Скунц, явно нервничая, постучал в окно известным ему кодом и ждал, пока откроют дверь. Домик, где жил смотрящий, был куплен на подставное лицо за деньги общака и принадлежал всем ростовским ворам в законе. Поэтому прийти к Хмурому можно было в любое время суток, не опасаясь, что гостю не откроют дверь. Хмурый жил здесь в окружении трех приближенных и так как ему было уже далеко за шестьдесят, его приближенные выполняли еще и функцию охраны. Скунц тоже пришел с тремя блатными из штрафной роты, и поэтому разместиться на ночлег вшестером в маленьком домике не представлялось возможным. Но не это нервировало вора, он знал, что Хмурому уже известно о его службе в штрафной роте.
– Кто? – послышался голос Хмурого из-за двери.
– Скунц с братвой! – ответил «майор».
– Сукам не место в доме смотрящего! – ответили за дверью, – можешь заночевать в конуре у калитки!
– Слышь, пахан! – разозлился Скунц, – а ты не много на себя берешь? Меня короновала сходка, не ты лично и не тебе решать, сука я или нет! Собирай людей и будем решать….
– Где я тебе их возьму, – ответил Хмурый, – война идет! Ведь собрать нужно хотя бы две трети блатных, иначе решение правилки (сходки) будет незаконно! Иди и жди, кончится война, мы тебя сами найдем, …сука!
Это было началом конфликта «правильных блатных» с суками, теми, кто «пренебрег воровским законом для спасения собственной шкуры» и пошел воевать за Родину в составе штрафников. Сообщество блатных квалифицировало это, как сотрудничество с властями. Этот конфликт перерастет в первые послевоенные годы в «сучью войну», которая будет происходить не только в лагерях, но и на воле. Уголовники будут стрелять друг друга, «сажать на перо» ради призрачного идеала воровского закона.
Скунц не стал спорить с паханом, он понял, что тот не пустит его в дом и на этот случай заранее обдумал, куда ему идти с блатными, которые были не из Ростова и не могли «базарить» со смотрящим этого города и подписываться (поддерживать) за Скунца.
– Запомни Хмурый, – предупредил его Скунц напоследок, – я тебе никогда не прощу этого фортеля! За суку ты мне ответишь по полной….
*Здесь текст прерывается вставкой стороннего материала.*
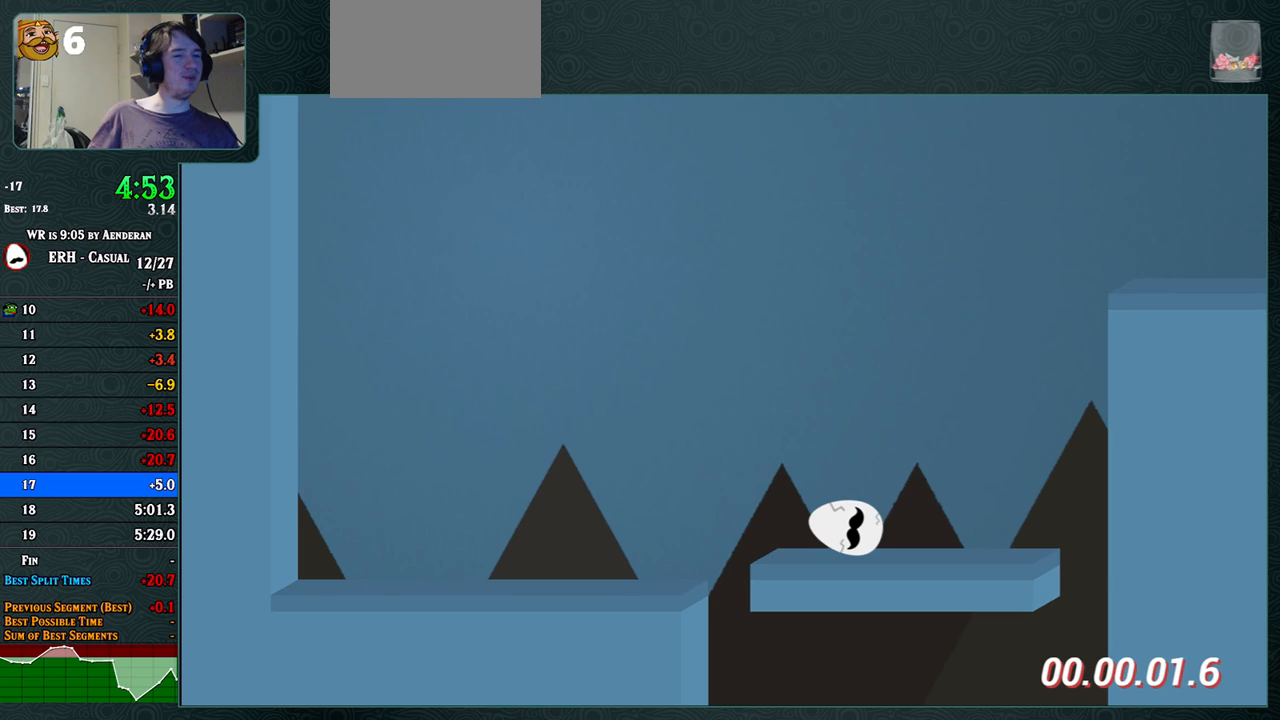
{"buttons": [], "left_stick": "center", "events": []}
Воры покинули двор смотрящего и, обходя центр по окраине, направились в поселок Сельмаша, где у Скунца жил его родственник и бывший подельник по одному из уголовных дел. Он прошляк (бывший, «развенчанный» вор в законе) который наверняка даст приют своему родичу. У него была кличка соответствующая – Анархист, что на воровском жаргоне означало то же самое, что и прошляк. Звали родственника Митяем, он жил в одиночестве, так и не женившись после развенчания его сходкой.
Анархист с радостью принял Скунца с блатными и даже угостил их самогоном с салом и луком. А на следующий день немцы предприняли попытку захвата Ростова и самолеты Люфтваффе с утра сбрасывали бомбы на проспекты и улицы города. Двое суток шли кровопролитные бои и четверо уголовников, считая хозяина дома, отсиживались в подвале. Когда все стихло, они выбрались из подполья и увидели на улице немецкие грузовики с солдатами. Ростов был сдан нашими войсками и немцы воодушевленные победой, распевали песни и играли на губных гармошках.